Now, let’s look at LayerNorm. Imagine the same batch of images, but we’re going to apply LayerNorm.

# LayerNorm applied to the same input
ln = nn.LayerNorm([channels, height, width]) # Expects input of shape (N, C, H, W)
output_ln = ln(dummy_input)

print(f"LayerNorm output shape: {output_ln.shape}")
# LayerNorm doesn't maintain running statistics like BatchNorm
# Its statistics are computed per-sample, per-layer

Output:

LayerNorm output shape: torch.Size([32, 3, 224, 224])

LayerNorm normalizes across the feature dimension (all elements within a single sample). For each individual sample in the batch, it computes the mean and variance across all its features (channels, height, and width in this case) and then normalizes that sample. The statistics are sample-dependent and independent of the batch. This makes LayerNorm particularly well-suited for Recurrent Neural Networks (RNNs) and Transformers, where sequence lengths can vary, and the assumption of similar feature distributions across a batch might not hold. In these architectures, the number of features can also be very large, and normalizing across them per sample is more stable than trying to normalize across batches.

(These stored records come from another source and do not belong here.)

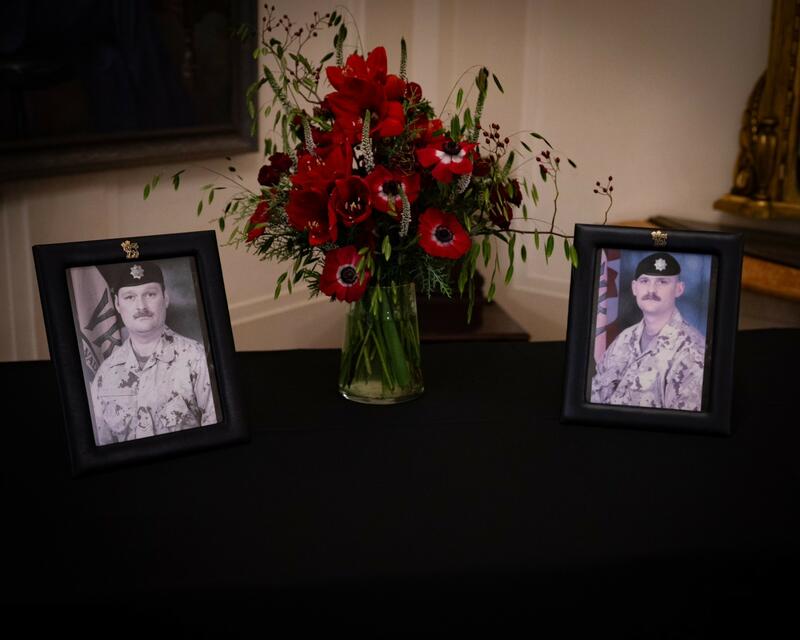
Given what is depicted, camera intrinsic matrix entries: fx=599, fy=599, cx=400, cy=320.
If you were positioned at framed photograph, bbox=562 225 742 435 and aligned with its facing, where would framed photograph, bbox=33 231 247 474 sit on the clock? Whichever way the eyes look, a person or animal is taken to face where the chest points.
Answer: framed photograph, bbox=33 231 247 474 is roughly at 2 o'clock from framed photograph, bbox=562 225 742 435.

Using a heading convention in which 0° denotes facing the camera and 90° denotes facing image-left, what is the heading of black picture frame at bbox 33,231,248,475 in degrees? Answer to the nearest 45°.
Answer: approximately 315°

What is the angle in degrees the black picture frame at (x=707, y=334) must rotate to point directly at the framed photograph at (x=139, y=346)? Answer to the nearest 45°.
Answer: approximately 45° to its right

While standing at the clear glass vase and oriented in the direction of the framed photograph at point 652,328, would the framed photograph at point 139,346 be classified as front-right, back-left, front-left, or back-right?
back-right

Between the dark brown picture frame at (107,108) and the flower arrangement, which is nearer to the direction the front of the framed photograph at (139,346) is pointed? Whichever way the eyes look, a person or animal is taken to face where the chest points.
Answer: the flower arrangement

The choice hinges on your architecture and data. If you’re working with CNNs and your batch size is sufficiently large (e.g., > 16), BatchNorm is usually the go-to. It leverages the batch dimension for stable statistics. If you’re using RNNs, LSTMs, GRUs, or Transformers, or if you have very small batch sizes, LayerNorm is generally preferred because it normalizes independently for each sample, making it robust to varying sequence lengths and batch sizes.

A common misconception is that BatchNorm is always better for image tasks. While true for many CNNs, if you’re building a Transformer-based vision model, LayerNorm is the standard. The normalization in LayerNorm is computed across the last M dimensions, where M is the length of the normalized_shape argument. For an input of (N, C, H, W), if normalized_shape=(C, H, W), it normalizes across C, H, and W for each N. If normalized_shape=(H, W), it normalizes across H and W for each N and C. This flexibility in specifying normalized_shape is crucial.

The next step after understanding these is to explore how they interact with different activation functions and the impact on gradient flow.